Let's try it out! We'll generate some new data `X_new` in the same shape as X.

In [None]:
# We'll have one sample, so we want it to have shape (1, 5, 2)
X.shape

In [None]:
# This has shape (1, 5, 2)
X_new = np.array([
    [[1, 0],  # t = 0 (two features)
     [0, 1],  # t = 1
     [0, 1],  # t = 2
     [0, 1],  # t = 3
     [0, 1],  # t = 4
    ]
])
X_new.shape

In [None]:
# Our RNN is able to predict some outcomes y of length 3, for each time step.
model.predict(X_new)

> #### Exercise: Predict single value outputs for y (instead of vectors of length 3)
> - Within your `Sequential` model, add a fully connected `Dense()` network with `input_dim=1` and `output_dim=1`
> - Compile as before
> - Fit to the new y provided
> - Predict for `X_new` again, confirming that your outputs are a single time series of 5 numbers.

In [None]:
# We want a newly shaped y to predict, containing 20 samples over 5 time steps, but otherwise scalar output.
y = np.random.randint(low=-10, high=10, size=(n_samples, n_steps, 1))
y.shape

In [None]:
model.predict(X_new)

> #### Exercise: Train a more fully fledged RNN on real data.
> - We'll construct an X input with `1` at t=0 and `0` otherwise.
> - Our `y` output just has a simple pattern.
> - The RNN should be able to learn the relationship between the X pattern, and the corresponding y pattern.
> - Re-use your code from before, i.e. a Sequential model containing a SimpleRNN (this time with 50 units), plus a Dense layer with 1 unit and `sigmoid` activation.
> - Compile as before, and fit to `x_train` and `y_train` using 10 epochs.

In [None]:
# These are our sequences.
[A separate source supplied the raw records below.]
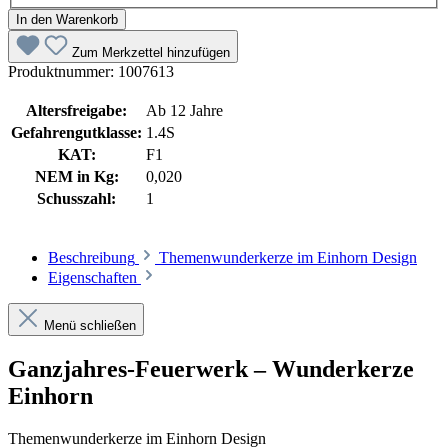
In den Warenkorb
Zum Merkzettel hinzufügen
Produktnummer:
1007613
Altersfreigabe:
Ab 12 Jahre
Gefahrengutklasse:
1.4S
KAT:
F1
NEM in Kg:
0,020
Schusszahl:
1
Beschreibung
Themenwunderkerze im Einhorn Design
Eigenschaften
Menü schließen
Ganzjahres-Feuerwerk – Wunderkerze
Einhorn
Themenwunderkerze im Einhorn Design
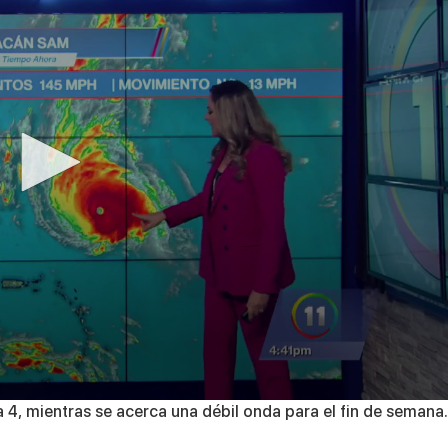
4, mientras se acerca una débil onda para el fin de semana.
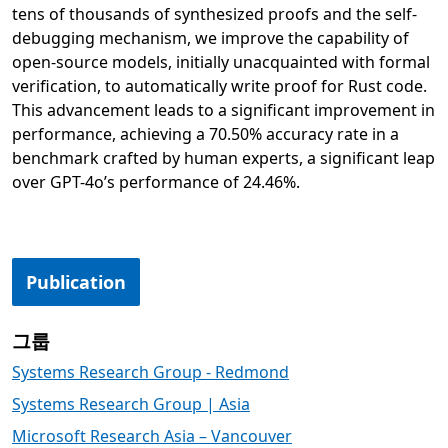
tens of thousands of synthesized proofs and the self-
debugging mechanism, we improve the capability of
open-source models, initially unacquainted with formal
verification, to automatically write proof for Rust code.
This advancement leads to a significant improvement in
performance, achieving a 70.50% accuracy rate in a
benchmark crafted by human experts, a significant leap
over GPT-4o’s performance of 24.46%.
새 탭에서 열림
Publication
그룹
Systems Research Group - Redmond
Systems Research Group | Asia
Microsoft Research Asia – Vancouver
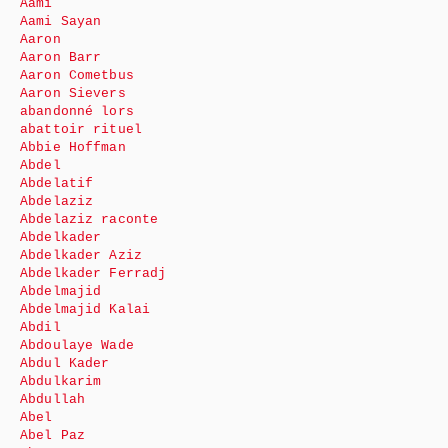
Aami
Aami Sayan
Aaron
Aaron Barr
Aaron Cometbus
Aaron Sievers
abandonné lors
abattoir rituel
Abbie Hoffman
Abdel
Abdelatif
Abdelaziz
Abdelaziz raconte
Abdelkader
Abdelkader Aziz
Abdelkader Ferradj
Abdelmajid
Abdelmajid Kalai
Abdil
Abdoulaye Wade
Abdul Kader
Abdulkarim
Abdullah
Abel
Abel Paz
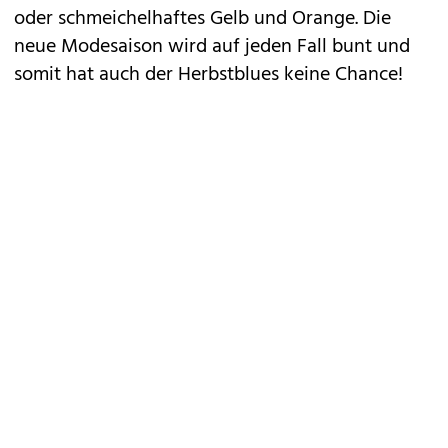
oder schmeichelhaftes Gelb und Orange. Die
neue Modesaison wird auf jeden Fall bunt und
somit hat auch der Herbstblues keine Chance!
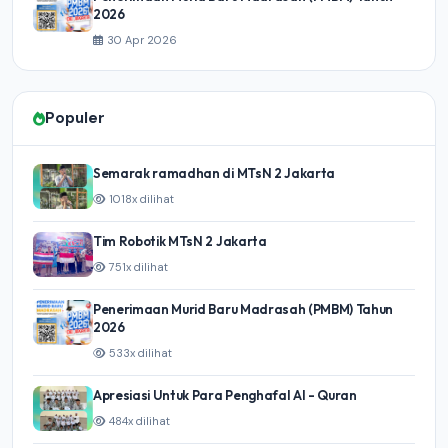
2026
30 Apr 2026
Populer
Semarak ramadhan di MTsN 2 Jakarta
1018x dilihat
Tim Robotik MTsN 2 Jakarta
751x dilihat
Penerimaan Murid Baru Madrasah (PMBM) Tahun
2026
533x dilihat
Apresiasi Untuk Para Penghafal Al - Quran
484x dilihat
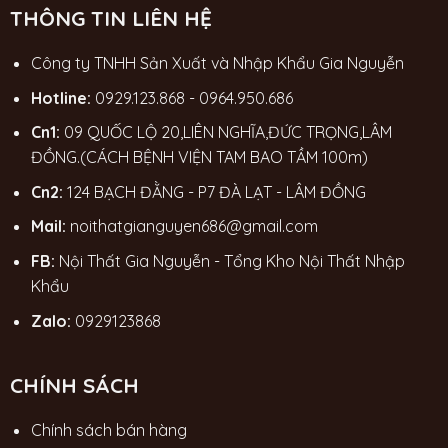
THÔNG TIN LIÊN HỆ
Công ty TNHH Sản Xuất và Nhập Khẩu Gia Nguyễn
Hotline:
0929.123.868
-
0964.950.686
Cn1:
09 QUỐC LỘ 20,LIÊN NGHĨA,ĐỨC TRỌNG,LÂM
ĐỒNG.(CÁCH BỆNH VIỆN TAM BAO TẦM 100m)
Cn2:
124 BẠCH ĐẰNG - P7 ĐÀ LẠT - LÂM ĐỒNG
Mail:
noithatgianguyen686@gmail.com
FB:
Nội Thất Gia Nguyễn - Tổng Kho Nội Thất Nhập
Khẩu
Zalo:
0929123868
CHÍNH SÁCH
Chính sách bán hàng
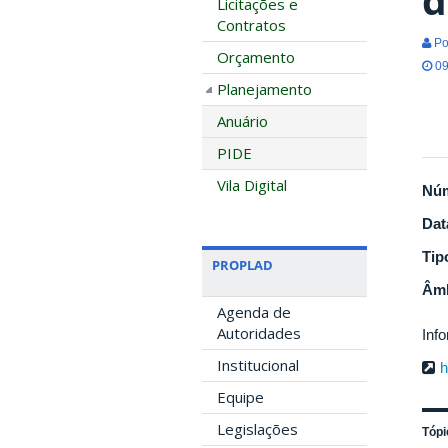
Licitações e
Contratos
Po
Orçamento
09
Planejamento
Anuário
PIDE
Vila Digital
Nú
Dat
Tip
PROPLAD
Âmb
Agenda de
Autoridades
Inf
Institucional
h
Equipe
Legislações
Tópi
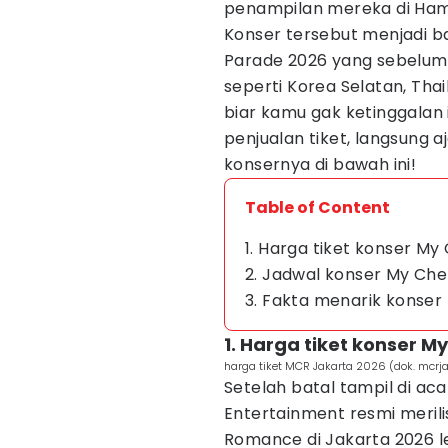
penampilan mereka di Hamm
Konser tersebut menjadi ba
Parade 2026 yang sebelumn
seperti Korea Selatan, Thail
biar kamu gak ketinggalan
penjualan tiket, langsung a
konsernya di bawah ini!
Table of Content
1. Harga tiket konser M
2. Jadwal konser My Ch
3. Fakta menarik konse
1. Harga tiket konser 
harga tiket MCR Jakarta 2026 (dok. mcrj
Setelah batal tampil di ac
Entertainment resmi merili
Romance di Jakarta 2026 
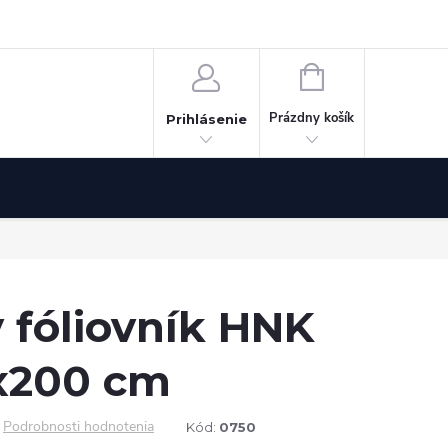
Odstúpenie od zmluvy
NÁKUPNÝ
KOŠÍK
Prázdny košík
Prihlásenie
 fóliovník HNK
x200 cm
Podrobnosti hodnotenia
Kód:
0750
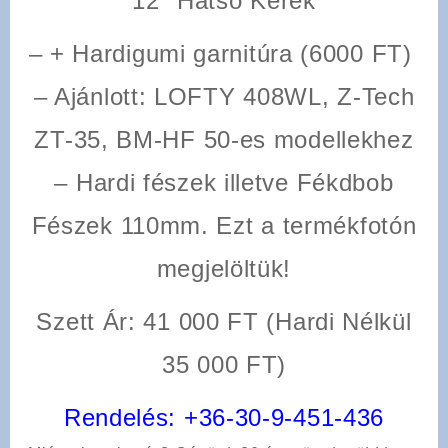
12″ Hátsó Kerék
– + Hardigumi garnitúra (6000 FT)
– Ajánlott: LOFTY 408WL, Z-Tech
ZT-35, BM-HF 50-es modellekhez
– Hardi fészek illetve Fékdbob
Fészek 110mm. Ezt a termékfotón
megjelöltük!
Szett Ár: 41 000 FT (Hardi Nélkül
35 000 FT)
Rendelés:
+36-30-9-451-436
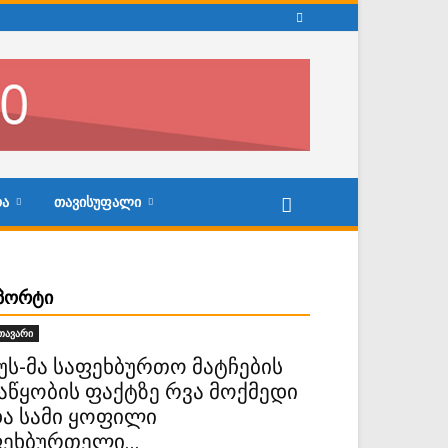
Ა
ᲗᲐᲕᲘᲡᲣᲤᲐᲚᲘ
ᲞᲝᲠᲢᲘ
თავარი
უს-მა საფეხბურთო მატჩების
აწყობის ფაქტზე რვა მოქმედი
ა სამი ყოფილი
ეხბურთელი...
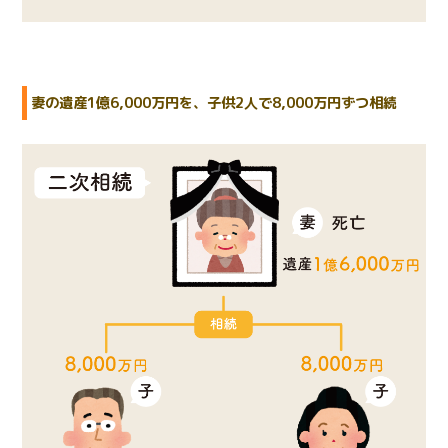
妻の遺産1億6,000万円を、子供2人で8,000万円ずつ相続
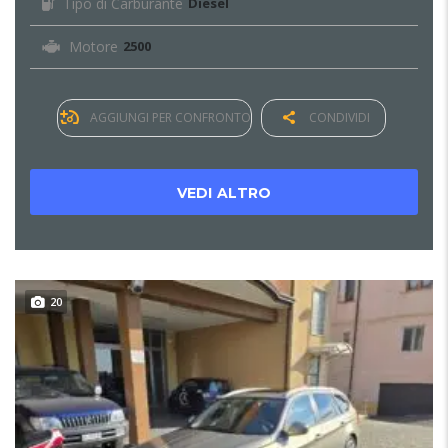
Tipo di Carburante
Diesel
Motore
2500
AGGIUNGI PER CONFRONTO
CONDIVIDI
VEDI ALTRO
20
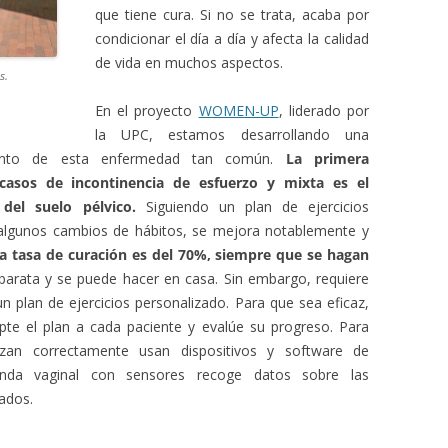
que tiene cura.
Si no se trata, acaba por
condicionar el día a día y afecta la calidad
de vida en muchos aspectos.
s.
En el proyecto
WOMEN-UP
, liderado por
la UPC, estamos desarrollando una
iento de esta enfermedad tan común.
La primera
asos de incontinencia de esfuerzo y mixta es el
 del suelo pélvico.
Siguiendo un plan de ejercicios
algunos cambios de hábitos, se mejora notablemente y
a tasa de curación es del 70%, siempre que se hagan
 barata y se puede hacer en casa.
Sin embargo, requiere
un plan de ejercicios personalizado.
Para que sea eficaz,
pte el plan a cada paciente y evalúe su progreso.
Para
lizan correctamente usan dispositivos y software de
nda vaginal con sensores recoge datos sobre las
ados.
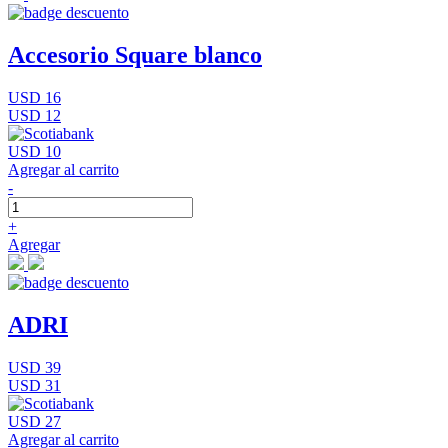
Accesorio Square blanco
USD 16
USD 12
USD 10
Agregar al carrito
-
+
Agregar
ADRI
USD 39
USD 31
USD 27
Agregar al carrito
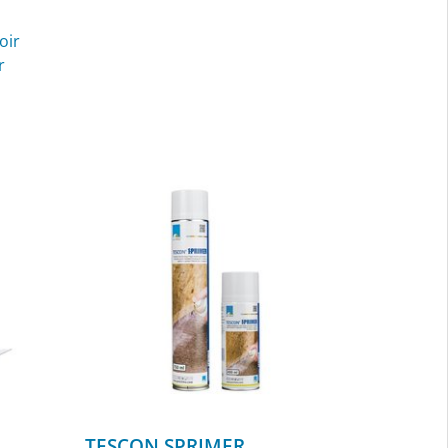
oir
r
TESCON SPRIMER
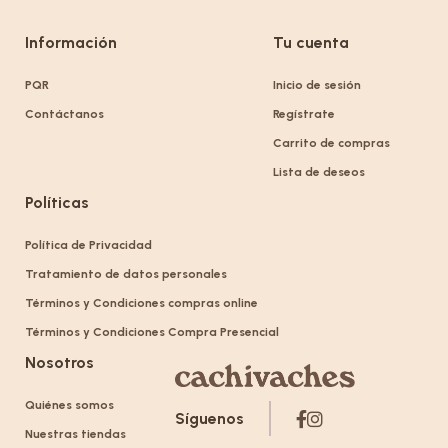
Información
Tu cuenta
PQR
Inicio de sesión
Contáctanos
Regístrate
Carrito de compras
Lista de deseos
Políticas
Política de Privacidad
Tratamiento de datos personales
Términos y Condiciones compras online
Términos y Condiciones Compra Presencial
Nosotros
Quiénes somos
Síguenos
Nuestras tiendas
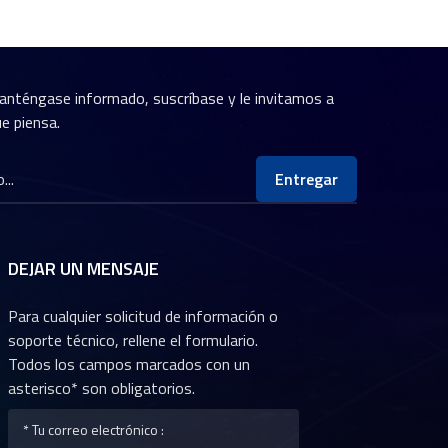
anténgase informado, suscríbase y le invitamos a
e piensa.
Entregar
DEJAR UN MENSAJE
Para cualquier solicitud de información o
soporte técnico, rellene el formulario.
Todos los campos marcados con un
asterisco* son obligatorios.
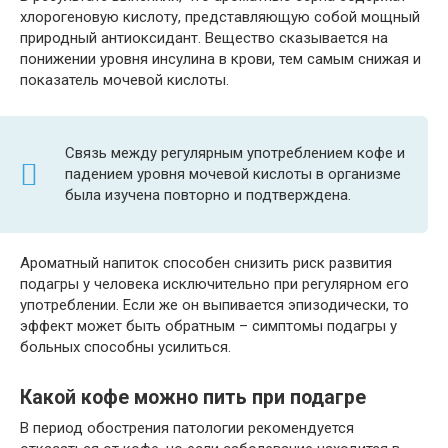
хлорогеновую кислоту, представляющую собой мощный
природный антиоксидант. Вещество сказывается на
понижении уровня инсулина в крови, тем самым снижая и
показатель мочевой кислоты.
Связь между регулярным употреблением кофе и
падением уровня мочевой кислоты в организме
была изучена повторно и подтверждена.
Ароматный напиток способен снизить риск развития
подагры у человека исключительно при регулярном его
употреблении. Если же он выпивается эпизодически, то
эффект может быть обратным – симптомы подагры у
больных способны усилиться.
Какой кофе можно пить при подагре
В период обострения патологии рекомендуется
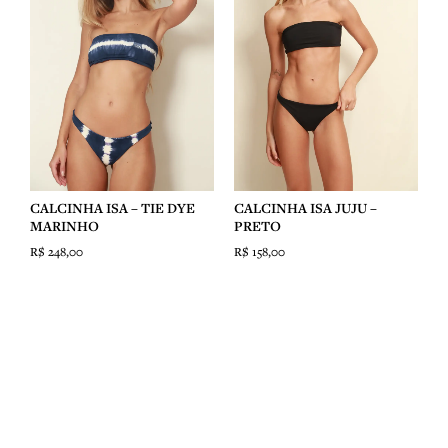
CALCINHA ISA – TIE DYE
CALCINHA ISA JUJU –
MARINHO
PRETO
R$
248,00
R$
158,00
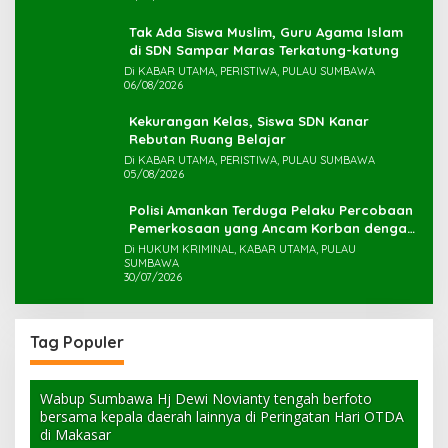
Tak Ada Siswa Muslim, Guru Agama Islam
di SDN Sampar Maras Terkatung-katung ‎
Di KABAR UTAMA, PERISTIWA, PULAU SUMBAWA
06/08/2026
Kekurangan Kelas, Siswa SDN Kanar
Rebutan Ruang Belajar
Di KABAR UTAMA, PERISTIWA, PULAU SUMBAWA
05/08/2026
Polisi Amankan Terduga Pelaku Percobaan
Pemerkosaan yang Ancam Korban dengan
Parang
Di HUKUM KRIMINAL, KABAR UTAMA, PULAU
SUMBAWA
30/07/2026
Tag Populer
Wabup Sumbawa Hj Dewi Novianty tengah berfoto
bersama kepala daerah lainnya di Peringatan Hari OTDA
di Makasar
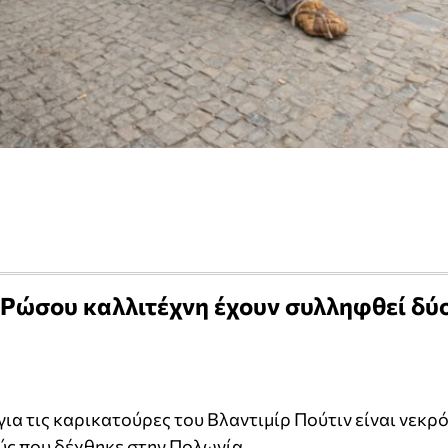
υ Ρώσου καλλιτέχνη έχουν συλληφθεί δύ
ια τις καρικατούρες του Βλαντιμίρ Πούτιν είναι νεκρ
ς που δέχθηκε στην Πολωνία.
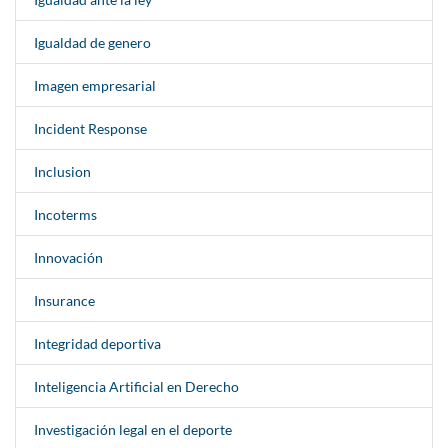
Igualdad de genero
Imagen empresarial
Incident Response
Inclusion
Incoterms
Innovación
Insurance
Integridad deportiva
Inteligencia Artificial en Derecho
Investigación legal en el deporte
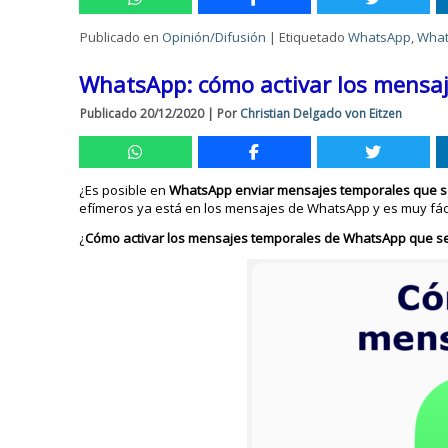
Publicado en
Opinión/Difusión
|
Etiquetado
WhatsApp
,
What
WhatsApp: cómo activar los mensa
Publicado
20/12/2020
|
Por
Christian Delgado von Eitzen
¿Es posible en
WhatsApp enviar mensajes temporales que se
efímeros ya está en los mensajes de WhatsApp y es muy fáci
¿
Cómo activar los mensajes temporales de WhatsApp que s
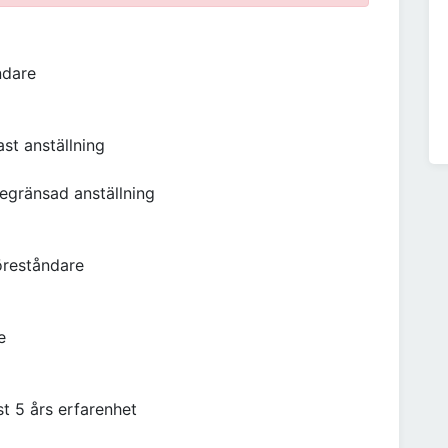
ndare
ast anställning
sbegränsad anställning
öreståndare
e
t 5 års erfarenhet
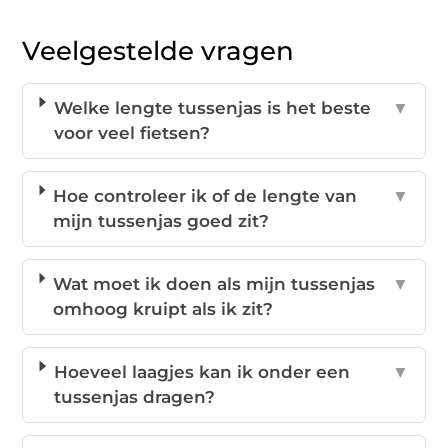
Veelgestelde vragen
Welke lengte tussenjas is het beste
▼
voor veel fietsen?
Hoe controleer ik of de lengte van
▼
mijn tussenjas goed zit?
Wat moet ik doen als mijn tussenjas
▼
omhoog kruipt als ik zit?
Hoeveel laagjes kan ik onder een
▼
tussenjas dragen?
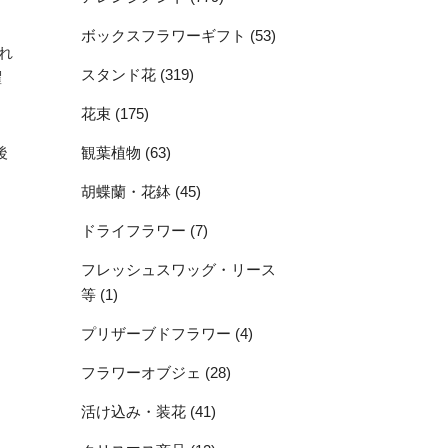
ボックスフラワーギフト (53)
れ
スタンド花 (319)
曜
花束 (175)
。
後
観葉植物 (63)
胡蝶蘭・花鉢 (45)
ドライフラワー (7)
フレッシュスワッグ・リース
等 (1)
プリザーブドフラワー (4)
フラワーオブジェ (28)
活け込み・装花 (41)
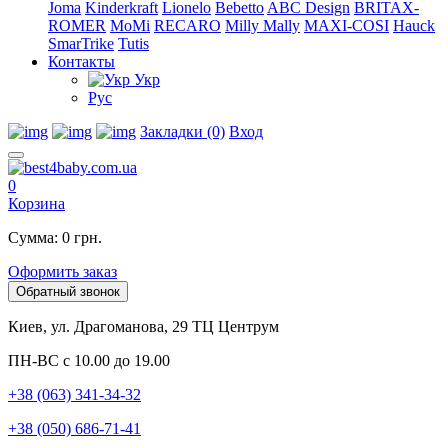
Joma
Kinderkraft
Lionelo
Bebetto
ABC Design
BRITAX-
ROMER
MoMi
RECARO
Milly Mally
MAXI-COSI
Hauck
SmarTrike
Tutis
Контакты
Укр
Рус
Закладки (0)
Вход
0
Корзина
Сумма: 0 грн.
Оформить заказ
Обратный звонок
Киев, ул. Драгоманова, 29 ТЦ Центрум
ПН-ВС с 10.00 до 19.00
+38 (063) 341-34-32
+38 (050) 686-71-41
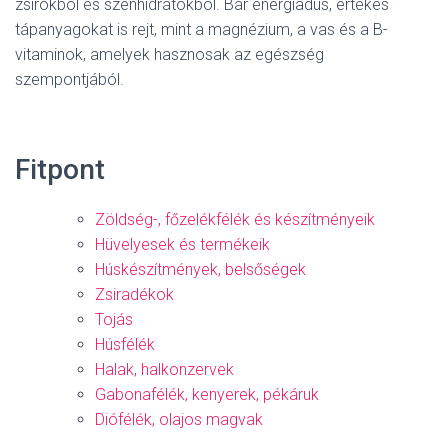
zsírokból és szénhidrátokból. Bár energiadús, értékes
tápanyagokat is rejt, mint a magnézium, a vas és a B-
vitaminok, amelyek hasznosak az egészség
szempontjából.
Fitpont
Zöldség-, főzelékfélék és készítményeik
Hüvelyesek és termékeik
Húskészítmények, belsőségek
Zsiradékok
Tojás
Húsfélék
Halak, halkonzervek
Gabonafélék, kenyerek, pékáruk
Diófélék, olajos magvak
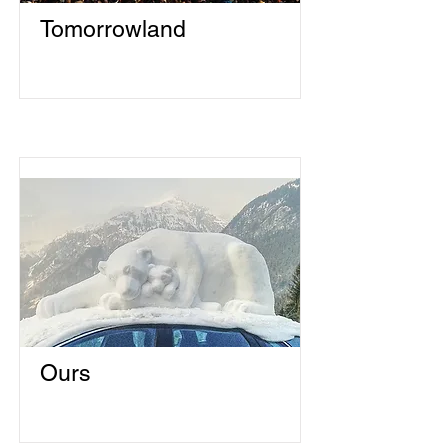
Tomorrowland
Ours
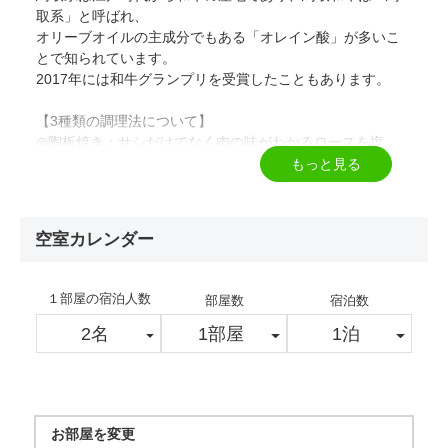
取系」と呼ばれ、
オリーブオイルの主成分でもある「オレイン酸」が多いこ
とで知られています。
2017年には和牛グランプリを受賞したこともあります。
【3種類の調理法について】
◎陶板焼き：サシだけでなく肉の味がわかるロースを塩
で！
もっと見る
◎蒸し：素材の味をより引き出す｢蒸し｣余分な脂が落ちて
旨味が凝縮！
◎ビーフシチュー：鳥取和牛入りのビーフシチュー♪
空室カレンダー
※子供料金でお申し込みの場合はお子様会席又はお子様ラ
ンチです
１部屋の宿泊人数
部屋数
宿泊数
【温泉たまご作り体験について】
おひとり様１個！無料でお作り頂けます！
※生卵のお渡しが18：30までなのでそれまでにチェックイ
ンお願いします
18：30以降はお作りいただけませんのでご了承ください
お部屋を変更
※客室は全室禁煙です（電子タバコを含む）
The RNN should learn to predict the
# 0.8 and 0.6 correctly because it can remember the 1 in the inputs.
x_seed = [1, 0, 0, 0, 0, 0]
y_seed = [1, 0.8, 0.6, 0, 0, 0]

In [None]:
# Let's create 1000 identical samples.
n_samples = 1000

x_train = np.array([[x_seed] * n_samples]).reshape(n_samples, len(x_seed), 1)
y_train = np.array([[y_seed] * n_samples]).reshape(n_samples, len(y_seed), 1)

x_train.shape

In [None]:
# Define your model here...


In [None]:
# Compile...


In [None]:
# Fit...


In [None]:
# Let's predict for this x_new
x_new = np.array([[[1],[0],[0],[0],[0],[0]]])
x_new

In [None]:
model.predict(x_new)

## Lab: LSTMs and GRUs

In [None]:
from keras.models import Sequential
from keras.layers import Dense, Dropout
from keras.layers import Embedding
from keras.layers import LSTM, GRU

> #### Exercise: Try using the LSTM and GRU units from Keras on the previous example. Does it appear to perform any better?

> #### Exercise: Try adding some additional components from the example provided [on the Keras docs here](https://keras.io/getting-started/sequential-model-guide/), such as Dropout. How does this improve things?

> #### Suggested "homework" exercise: Work through the Keras "text generation example" code: https://github.com/keras-team/keras/blob/master/examples/lstm_text_generation.py
> 
> Try applying this to your own text dataset!